O homem não é infiel

Foi provado, cientificamente, que todo homem precisa de duas mulheres, uma em casa, outra fora de casa. Para entender, é muito simples:

– A esposa cuida da casa, dos filhos e de suas roupas. A outra cuida de você.

– A esposa fala dos problemas, das contas a pagar, das dificuldades do dia. A outra fala da saudade que sentiu de você durante esse mesmo dia.

– A esposa compra um perfume caro para ir a uma festa. A outra usa perfume caro só para você.

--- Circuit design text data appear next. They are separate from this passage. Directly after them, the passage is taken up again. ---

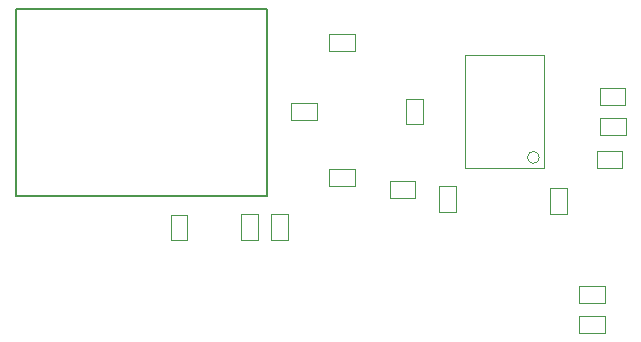
<source format=gbr>
G04 Layer_Color=16711935*
%FSLAX26Y26*%
%MOIN*%
%TF.FileFunction,Other,Mechanical_13*%
%TF.Part,Single*%
G01*
G75*
%TA.AperFunction,NonConductor*%
%ADD40C,0.007874*%
%ADD46C,0.003937*%
D40*
X837323Y-1271811D02*
Y-648189D01*
X2677D01*
Y-1271811D01*
X837323D01*
D46*
X1876693Y-1728543D02*
X1963307D01*
Y-1671457D01*
X1876693D01*
Y-1728543D01*
Y-1628543D02*
X1963307D01*
Y-1571457D01*
X1876693D01*
Y-1628543D01*
X1937677Y-1177559D02*
X2022323D01*
Y-1122441D01*
X1937677D01*
Y-1177559D01*
X1946693Y-1068543D02*
X2033307D01*
Y-1011457D01*
X1946693D01*
Y-1068543D01*
X1947677Y-967559D02*
X2032323D01*
Y-912441D01*
X1947677D01*
Y-967559D01*
X1761299Y-802008D02*
X1498701D01*
Y-1177992D01*
X1761299D01*
Y-802008D01*
X1745551Y-1142559D02*
G03*
X1745551Y-1142559I-19685J0D01*
G01*
X1781457Y-1244094D02*
X1838543D01*
Y-1330709D01*
X1781457D01*
Y-1244094D01*
X1357559Y-1032323D02*
Y-947677D01*
X1302441D01*
Y-1032323D01*
X1357559D01*
X1332323Y-1222441D02*
X1247677D01*
Y-1277559D01*
X1332323D01*
Y-1222441D01*
X1411457Y-1239291D02*
X1468543D01*
Y-1325906D01*
X1411457D01*
Y-1239291D01*
X1003307Y-1018543D02*
Y-961457D01*
X916693D01*
Y-1018543D01*
X1003307D01*
X1045551Y-787559D02*
X1130197D01*
Y-732441D01*
X1045551D01*
Y-787559D01*
Y-1182441D02*
X1130197D01*
Y-1237559D01*
X1045551D01*
Y-1182441D01*
X908543Y-1331693D02*
Y-1418307D01*
X851457D01*
Y-1331693D01*
X908543D01*
X808543D02*
Y-1418307D01*
X751457D01*
Y-1331693D01*
X808543D01*
X572559Y-1333307D02*
Y-1417953D01*
X517441D01*
Y-1333307D01*
X572559D01*
%TF.MD5,5e0525f71c9079184de9a7ad11815694*%
M02*

</source>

– A esposa dorme com aquele pijama velho e confortável. A outra coloca uma lingerie sensual para te esperar.

– A esposa reclama das coisas que faltam em casa. A outra ajeita tudo para que nada falte quando você chegar.

– A esposa telefona para que não se esqueça de passar na farmácia, no açougue, no supermercado, na padaria e na escola das crianças. A outra telefona apenas para ouvir sua linda voz.

Bem, você vai me perguntar: Por que não trocar a esposa pela amante? Pelo simples fato de que a amante, se for viver com você, passará para o papel de esposa e logo, logo, você precisará arrumar outra.

Como reconhecer a “outra” ideal?

Não pode ser muito bonita, caso contrário você a terá por pouco tempo, ou não será o único da parada. Mas, deve ser gostosa e macia. Ela não quer casar-se e escolheu você justamente porque é casado.

Se ela for casada também, melhor as chances de dar certo, pois, ela jamais irá telefonar para sua casa ou colocá-lo em situações difíceis quando se encontrarem num supermercado.

Ela irá ligar para seu escritório com aquela voz sensual (que só a outra tem) e se seus colegas atenderem e te passarem a ligação, ficarão morrendo de inveja, porque você apenas atende, fala baixinho e não abre o jogo…

Conselho útil: Tenha sempre as duas em boa conta… afinal, se não fossem os problemas que a esposa oferece, a outra não faria sentido…

Direito de Família

Vejam só o que diz o ilustre jurista Washington de Barros Monteiro, em seu Curso de Direito Civil (Volume 2, Direito de Família, página 117):

“Entretanto, do ponto de vista puramente psicológico, torna-se sem dúvida mais grave o adultério da mulher. Quase sempre, a infidelidade no homem é fruto de capricho passageiro ou de um desejo momentâneo. Seu deslize não afeta de modo algum o amor pela mulher. O adultério desta, ao réves, vem demonstrar que se acham definitivamente rotos os laços afetivos que a prendiam ao marido e irremediavelmente comprometida a estabelecida estabilidade do lar. Para o homem, escreve Somerset Maugham, uma ligação passageira não tem significação sentimental ao passo que para a mulher tem.

Além disso, os filhos adulterinos que a mulher venha a ter, ficarão necessariamente ao cargo do marido, o que agrava IMORALIDADE, enquanto os dos maridos com a amante jamais estarão sob os cuidados da esposa. Por outras palavras, o adultério da mulher transfere para o marido o encargo de alimentar prole alheia, ao passo que não terá essa conseqüência o adultério do marido. Por isso, a sociedade encara de modo mais severo o adultério da primeira.”

CONCLUSÃO: O homem não é infiel, ele apenas tem “diversões passageiras”.